**Job**
Please repeat the lines of this material from the one containing "Desde Manizales revisan" through the one containing "что легко можно приобрести в", leaving out the pictures.

Entries shown START

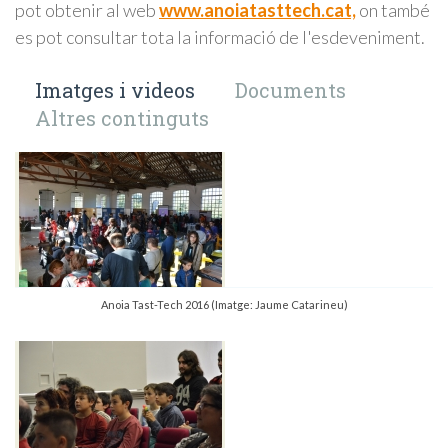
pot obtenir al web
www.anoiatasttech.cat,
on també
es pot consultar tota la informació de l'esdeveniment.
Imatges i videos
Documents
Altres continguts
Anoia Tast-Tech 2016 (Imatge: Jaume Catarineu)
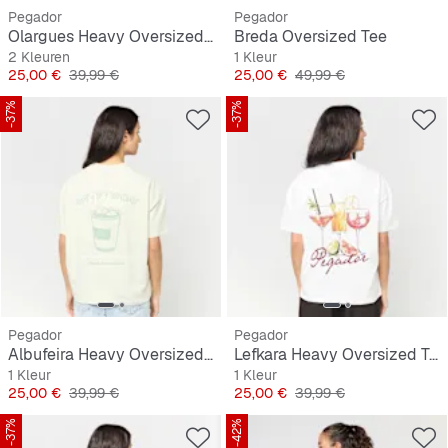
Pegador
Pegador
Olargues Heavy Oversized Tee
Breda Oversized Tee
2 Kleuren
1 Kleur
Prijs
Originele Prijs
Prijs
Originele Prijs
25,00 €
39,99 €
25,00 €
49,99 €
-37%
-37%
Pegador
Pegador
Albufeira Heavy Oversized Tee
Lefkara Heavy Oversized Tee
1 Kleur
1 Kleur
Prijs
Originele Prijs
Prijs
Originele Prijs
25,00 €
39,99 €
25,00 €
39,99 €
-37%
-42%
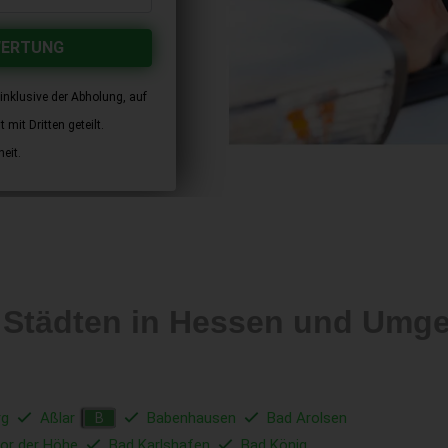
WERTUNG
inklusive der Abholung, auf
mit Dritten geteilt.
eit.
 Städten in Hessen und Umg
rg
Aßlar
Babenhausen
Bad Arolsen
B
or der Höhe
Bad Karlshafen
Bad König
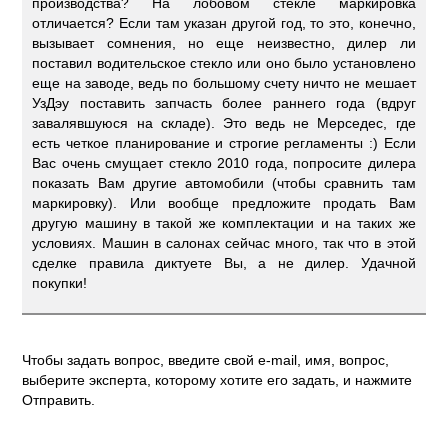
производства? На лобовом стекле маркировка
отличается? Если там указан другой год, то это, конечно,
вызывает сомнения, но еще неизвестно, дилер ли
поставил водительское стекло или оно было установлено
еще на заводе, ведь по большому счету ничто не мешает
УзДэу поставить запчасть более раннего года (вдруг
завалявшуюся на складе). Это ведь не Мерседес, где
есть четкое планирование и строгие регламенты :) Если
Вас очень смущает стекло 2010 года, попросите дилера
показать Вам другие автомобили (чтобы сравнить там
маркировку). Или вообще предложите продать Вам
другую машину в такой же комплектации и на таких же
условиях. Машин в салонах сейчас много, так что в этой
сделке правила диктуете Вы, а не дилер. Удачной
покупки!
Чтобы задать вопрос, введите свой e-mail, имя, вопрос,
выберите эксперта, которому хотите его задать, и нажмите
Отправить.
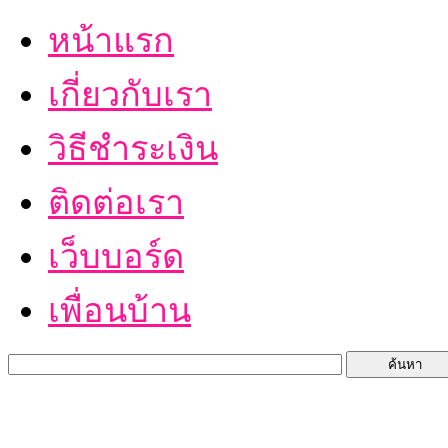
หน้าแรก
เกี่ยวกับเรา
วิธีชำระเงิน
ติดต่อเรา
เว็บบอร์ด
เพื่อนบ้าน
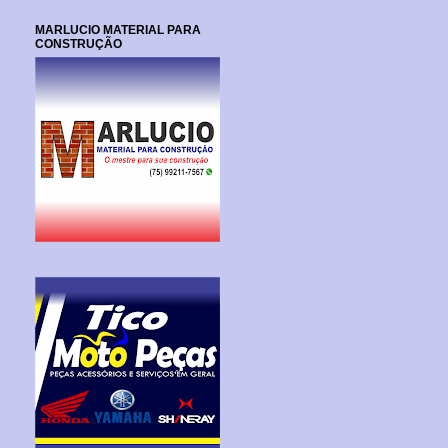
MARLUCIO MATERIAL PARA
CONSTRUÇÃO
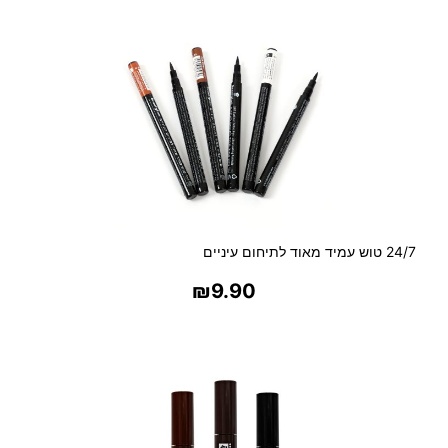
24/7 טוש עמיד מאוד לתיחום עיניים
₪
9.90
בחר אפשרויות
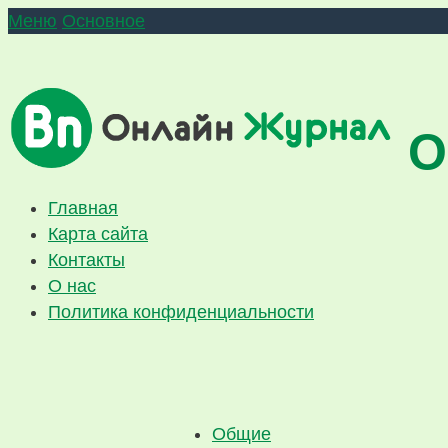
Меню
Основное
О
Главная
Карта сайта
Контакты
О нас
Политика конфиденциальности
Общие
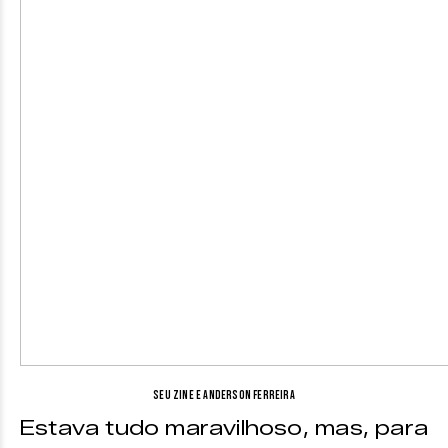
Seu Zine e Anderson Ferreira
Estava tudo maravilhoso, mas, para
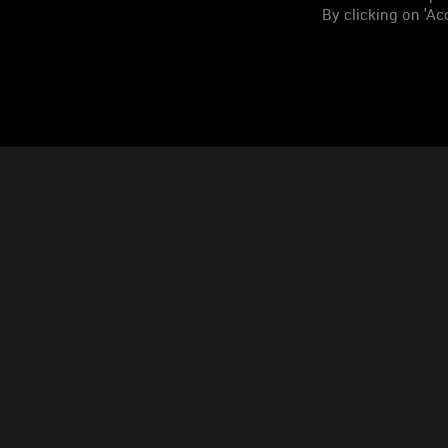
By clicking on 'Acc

Entries shown END
Entries shown START

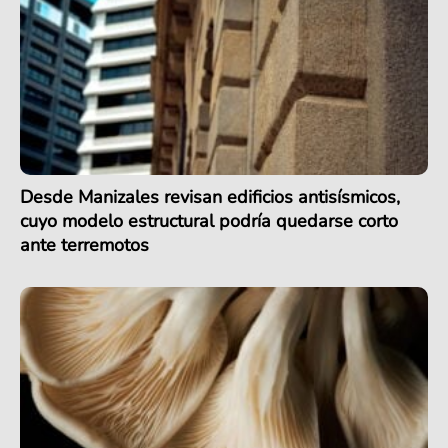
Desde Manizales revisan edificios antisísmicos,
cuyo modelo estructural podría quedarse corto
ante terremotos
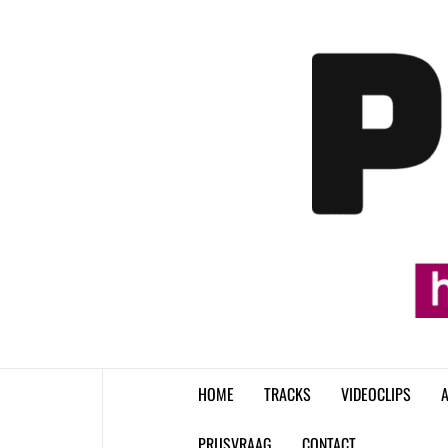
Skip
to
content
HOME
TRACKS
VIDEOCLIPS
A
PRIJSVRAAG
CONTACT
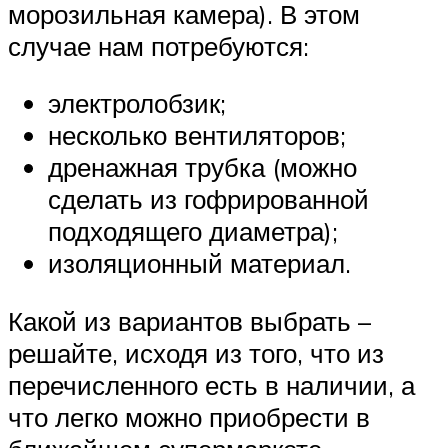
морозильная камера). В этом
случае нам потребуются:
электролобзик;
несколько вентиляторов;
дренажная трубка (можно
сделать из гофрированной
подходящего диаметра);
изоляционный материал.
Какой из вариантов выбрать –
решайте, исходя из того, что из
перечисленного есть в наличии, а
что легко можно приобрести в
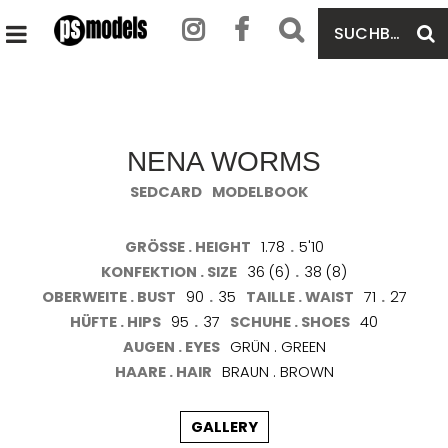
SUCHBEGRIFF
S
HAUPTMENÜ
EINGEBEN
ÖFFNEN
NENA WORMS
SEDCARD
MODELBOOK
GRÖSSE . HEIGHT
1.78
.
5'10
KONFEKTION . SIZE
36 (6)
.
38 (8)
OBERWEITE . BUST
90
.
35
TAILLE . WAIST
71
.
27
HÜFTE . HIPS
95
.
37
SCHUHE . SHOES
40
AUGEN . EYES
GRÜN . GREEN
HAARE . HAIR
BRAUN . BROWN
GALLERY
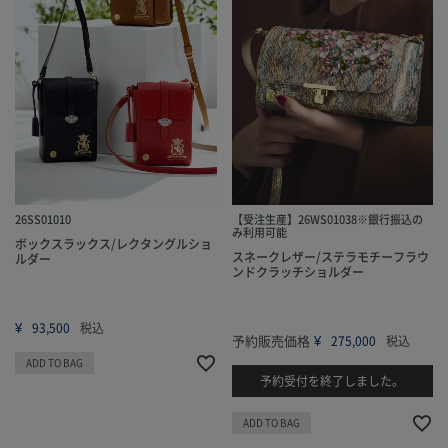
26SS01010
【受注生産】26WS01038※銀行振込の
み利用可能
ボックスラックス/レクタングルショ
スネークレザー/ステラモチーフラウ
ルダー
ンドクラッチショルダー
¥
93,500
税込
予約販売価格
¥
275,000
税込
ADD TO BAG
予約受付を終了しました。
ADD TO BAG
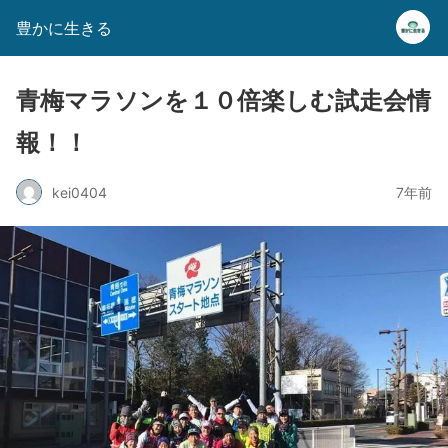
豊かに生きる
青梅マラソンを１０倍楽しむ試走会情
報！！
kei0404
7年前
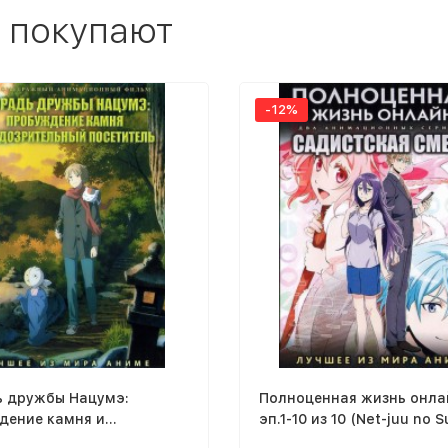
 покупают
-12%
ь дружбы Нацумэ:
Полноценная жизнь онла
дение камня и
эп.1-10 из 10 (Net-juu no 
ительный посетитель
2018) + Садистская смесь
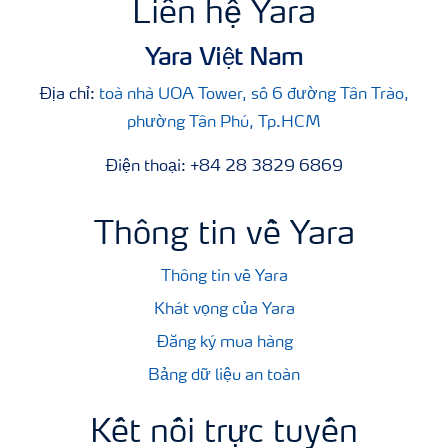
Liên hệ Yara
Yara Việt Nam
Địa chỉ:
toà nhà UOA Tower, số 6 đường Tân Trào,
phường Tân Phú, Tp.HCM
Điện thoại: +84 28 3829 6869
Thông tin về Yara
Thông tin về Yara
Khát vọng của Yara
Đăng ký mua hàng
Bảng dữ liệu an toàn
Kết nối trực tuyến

Entries shown END

**Written answer**
Desde Manizales revisan edificios antisísmicos,
cuyo modelo estructural podría quedarse corto
ante terremotos
Skip
to
content
HOME
TRACKS
VIDEOCLIPS
A
PRIJSVRAAG
CONTACT
морозильная камера). В этом
случае нам потребуются:
электролобзик;
несколько вентиляторов;
дренажная трубка (можно
сделать из гофрированной
подходящего диаметра);
изоляционный материал.
Какой из вариантов выбрать –
решайте, исходя из того, что из
перечисленного есть в наличии, а
что легко можно приобрести в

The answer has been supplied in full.